[R] par('mgp')

Patrick Connolly P.Connolly at hortresearch.co.nz
Fri May 11 05:27:03 CEST 2001

According to Paul Murrell:
|> Hi
|> > P.S.  I didn't get any reaction to my proposal to have
|> > x- and y-axis specific par('mgp') parameters when
|> > par(las=1).  I hope that R-core will consider that.
|> My take on this is as follows ...
|> Doing this would make par() more complex and ...
|>     (i) par() is quite complex already
|>     (ii) there is no end to the number of parameters we could put in par()
|> to control specific aspects such as axis label locations.
|> I think that a better approach in this sort of case is to use a lower-level
|> tool to obtain greater control.  In this particular case, axis() or mtext()

I had become used to using that approach using Splus because the
default par values were not often very useful.  I even have a function
I call blank.plot that does nothing more than set up the plotting
area.  I then do the rest using lines, points, axis, text, mtext, box
and a few more rather like what Paul describes.  Different plotting
devices have different default par settings which adds to the
complexity.  Rarely does the same mgp value suit x and y axes.  To use
axis, one first has to specify yaxt = "n" (and probably xaxt = "n") in
the plot call.  It does seem a bit silly to use a vector of length 3
to change only one value.  Separate xmgp and ymgp would be
considerably simpler.

I use in my work a function to make breaks in the y-axis. It has a
y.mgp and a x.mgp parameter.  The latter is defined as the amount the
second element of mgp for the x-axis is smaller than for the y-axis
(and with different defaults depending on the device being used).  The
function looks too complicated for general distribution.
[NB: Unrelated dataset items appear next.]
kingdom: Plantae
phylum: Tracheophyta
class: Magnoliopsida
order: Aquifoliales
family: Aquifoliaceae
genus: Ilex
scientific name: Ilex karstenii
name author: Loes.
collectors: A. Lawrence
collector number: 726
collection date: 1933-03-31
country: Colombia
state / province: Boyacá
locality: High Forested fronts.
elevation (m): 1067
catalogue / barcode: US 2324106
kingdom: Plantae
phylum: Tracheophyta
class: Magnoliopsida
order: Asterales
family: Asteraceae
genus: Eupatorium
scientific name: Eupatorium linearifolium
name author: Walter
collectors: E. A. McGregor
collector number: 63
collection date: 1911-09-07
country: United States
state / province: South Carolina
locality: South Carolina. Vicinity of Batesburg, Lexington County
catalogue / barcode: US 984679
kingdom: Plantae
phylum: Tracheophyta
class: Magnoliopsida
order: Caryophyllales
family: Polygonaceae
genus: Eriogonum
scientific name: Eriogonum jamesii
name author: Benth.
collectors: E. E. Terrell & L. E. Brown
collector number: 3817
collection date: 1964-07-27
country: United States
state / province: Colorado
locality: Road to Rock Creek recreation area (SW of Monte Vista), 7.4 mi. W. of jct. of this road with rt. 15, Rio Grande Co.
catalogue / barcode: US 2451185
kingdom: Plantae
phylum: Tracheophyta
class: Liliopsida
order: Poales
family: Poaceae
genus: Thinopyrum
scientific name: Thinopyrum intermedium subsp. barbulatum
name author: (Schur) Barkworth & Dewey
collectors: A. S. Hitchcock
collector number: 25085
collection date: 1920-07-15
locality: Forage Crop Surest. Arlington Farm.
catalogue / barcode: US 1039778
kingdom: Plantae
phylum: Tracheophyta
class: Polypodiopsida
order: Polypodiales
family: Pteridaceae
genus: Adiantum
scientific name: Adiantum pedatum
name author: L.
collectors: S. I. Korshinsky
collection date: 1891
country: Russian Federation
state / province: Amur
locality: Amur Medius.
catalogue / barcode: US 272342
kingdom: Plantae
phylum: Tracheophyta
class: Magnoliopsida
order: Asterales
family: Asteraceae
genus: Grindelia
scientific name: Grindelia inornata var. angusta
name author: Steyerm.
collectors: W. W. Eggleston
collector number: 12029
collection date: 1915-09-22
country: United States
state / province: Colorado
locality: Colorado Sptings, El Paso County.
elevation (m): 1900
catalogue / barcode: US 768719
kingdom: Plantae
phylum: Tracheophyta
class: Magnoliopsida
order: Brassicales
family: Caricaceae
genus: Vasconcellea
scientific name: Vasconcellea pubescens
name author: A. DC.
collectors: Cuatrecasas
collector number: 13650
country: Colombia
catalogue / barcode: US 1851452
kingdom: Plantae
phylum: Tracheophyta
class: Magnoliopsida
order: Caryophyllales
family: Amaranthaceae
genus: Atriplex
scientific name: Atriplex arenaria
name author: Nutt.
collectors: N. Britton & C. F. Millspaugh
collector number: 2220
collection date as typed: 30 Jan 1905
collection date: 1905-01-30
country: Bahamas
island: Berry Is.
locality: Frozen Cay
In R, I was pleased to notice that there is more flexibility in the
par settings such as the different cex values.  I don't think it
clutters, and there is room for a few more carefully named parameters.
I'm inclined to agree with Frank's idea, preferring xmgp and ymgp to
changing the length of mgp which is too much of a paradigm shift.

For publication quality plots, I would probably continue to use the
lower level tools as in the past, but it would be useful to get
something halfways decent with less tinkering.  

|> Happy to hear opposing arguments  :)

Opposing they might be, but they're not mutually exclusive.